SOURCE DATA
···

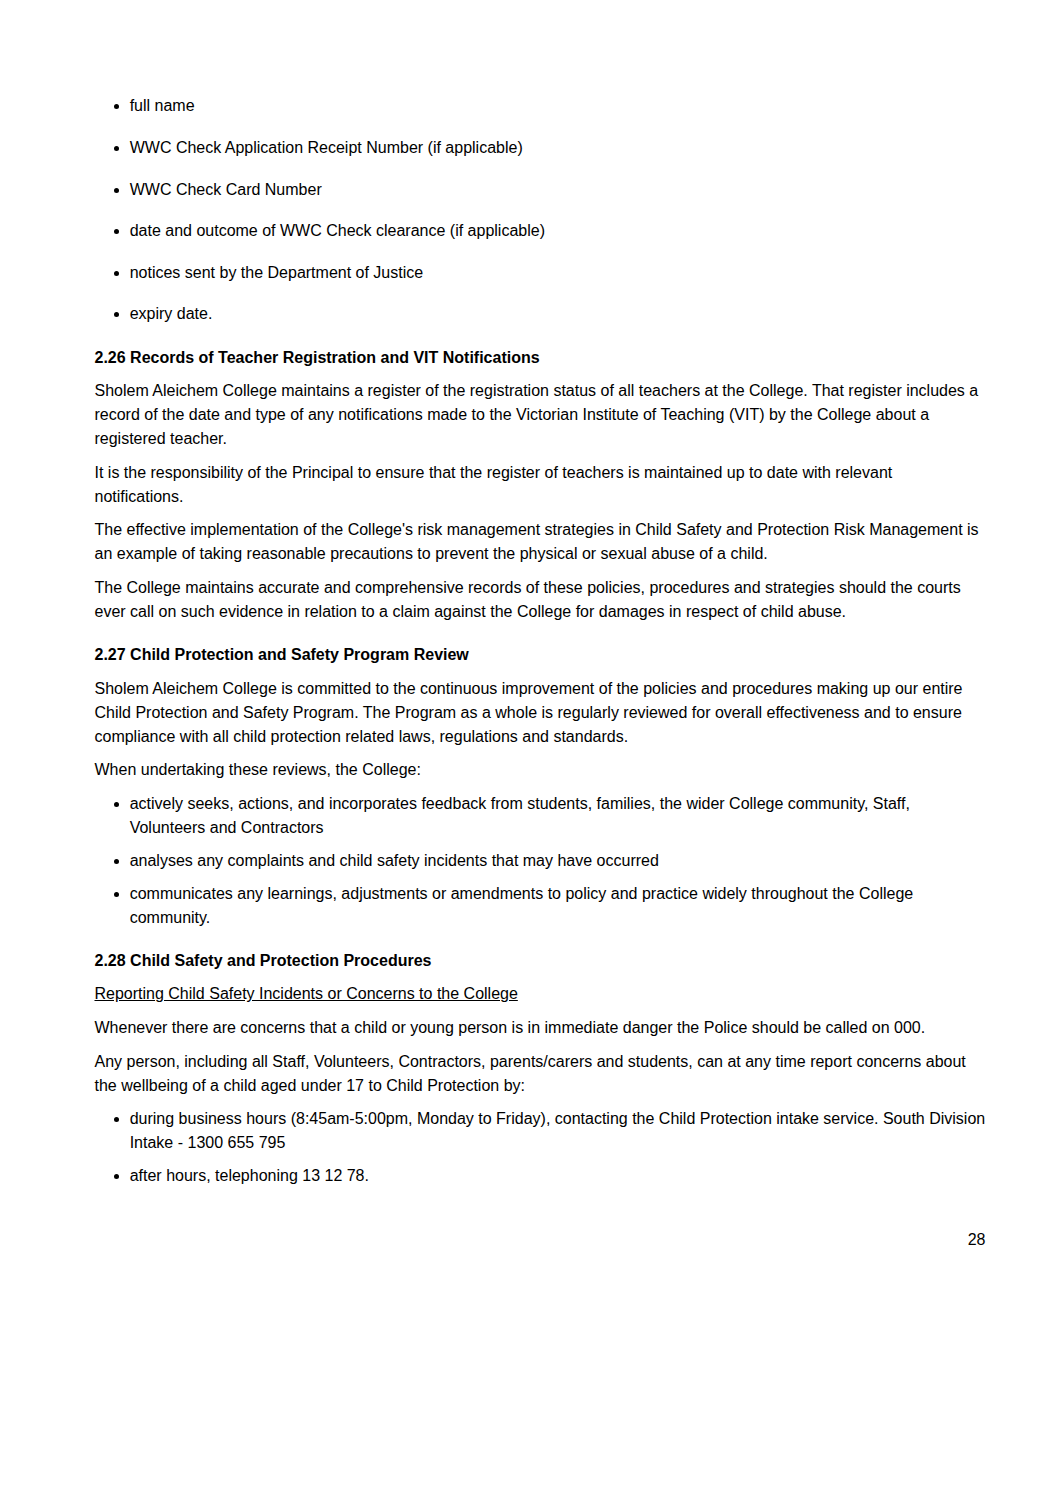full name
WWC Check Application Receipt Number (if applicable)
WWC Check Card Number
date and outcome of WWC Check clearance (if applicable)
notices sent by the Department of Justice
expiry date.
2.26 Records of Teacher Registration and VIT Notifications
Sholem Aleichem College maintains a register of the registration status of all teachers at the College. That register includes a record of the date and type of any notifications made to the Victorian Institute of Teaching (VIT) by the College about a registered teacher.
It is the responsibility of the Principal to ensure that the register of teachers is maintained up to date with relevant notifications.
The effective implementation of the College's risk management strategies in Child Safety and Protection Risk Management is an example of taking reasonable precautions to prevent the physical or sexual abuse of a child.
The College maintains accurate and comprehensive records of these policies, procedures and strategies should the courts ever call on such evidence in relation to a claim against the College for damages in respect of child abuse.
2.27 Child Protection and Safety Program Review
Sholem Aleichem College is committed to the continuous improvement of the policies and procedures making up our entire Child Protection and Safety Program. The Program as a whole is regularly reviewed for overall effectiveness and to ensure compliance with all child protection related laws, regulations and standards.
When undertaking these reviews, the College:
actively seeks, actions, and incorporates feedback from students, families, the wider College community, Staff, Volunteers and Contractors
analyses any complaints and child safety incidents that may have occurred
communicates any learnings, adjustments or amendments to policy and practice widely throughout the College community.
2.28 Child Safety and Protection Procedures
Reporting Child Safety Incidents or Concerns to the College
Whenever there are concerns that a child or young person is in immediate danger the Police should be called on 000.
Any person, including all Staff, Volunteers, Contractors, parents/carers and students, can at any time report concerns about the wellbeing of a child aged under 17 to Child Protection by:
during business hours (8:45am-5:00pm, Monday to Friday), contacting the Child Protection intake service. South Division Intake - 1300 655 795
after hours, telephoning 13 12 78.
28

···

YOUR INSTRUCTIONS
The records above must be copied exactly, with no pictures carried over.

RESULT OF THE EXERCISE
full name
WWC Check Application Receipt Number (if applicable)
WWC Check Card Number
date and outcome of WWC Check clearance (if applicable)
notices sent by the Department of Justice
expiry date.
2.26 Records of Teacher Registration and VIT Notifications
Sholem Aleichem College maintains a register of the registration status of all teachers at the College. That register includes a record of the date and type of any notifications made to the Victorian Institute of Teaching (VIT) by the College about a registered teacher.
It is the responsibility of the Principal to ensure that the register of teachers is maintained up to date with relevant notifications.
The effective implementation of the College's risk management strategies in Child Safety and Protection Risk Management is an example of taking reasonable precautions to prevent the physical or sexual abuse of a child.
The College maintains accurate and comprehensive records of these policies, procedures and strategies should the courts ever call on such evidence in relation to a claim against the College for damages in respect of child abuse.
2.27 Child Protection and Safety Program Review
Sholem Aleichem College is committed to the continuous improvement of the policies and procedures making up our entire Child Protection and Safety Program. The Program as a whole is regularly reviewed for overall effectiveness and to ensure compliance with all child protection related laws, regulations and standards.
When undertaking these reviews, the College:
actively seeks, actions, and incorporates feedback from students, families, the wider College community, Staff, Volunteers and Contractors
analyses any complaints and child safety incidents that may have occurred
communicates any learnings, adjustments or amendments to policy and practice widely throughout the College community.
2.28 Child Safety and Protection Procedures
Reporting Child Safety Incidents or Concerns to the College
Whenever there are concerns that a child or young person is in immediate danger the Police should be called on 000.
Any person, including all Staff, Volunteers, Contractors, parents/carers and students, can at any time report concerns about the wellbeing of a child aged under 17 to Child Protection by:
during business hours (8:45am-5:00pm, Monday to Friday), contacting the Child Protection intake service. South Division Intake - 1300 655 795
after hours, telephoning 13 12 78.
28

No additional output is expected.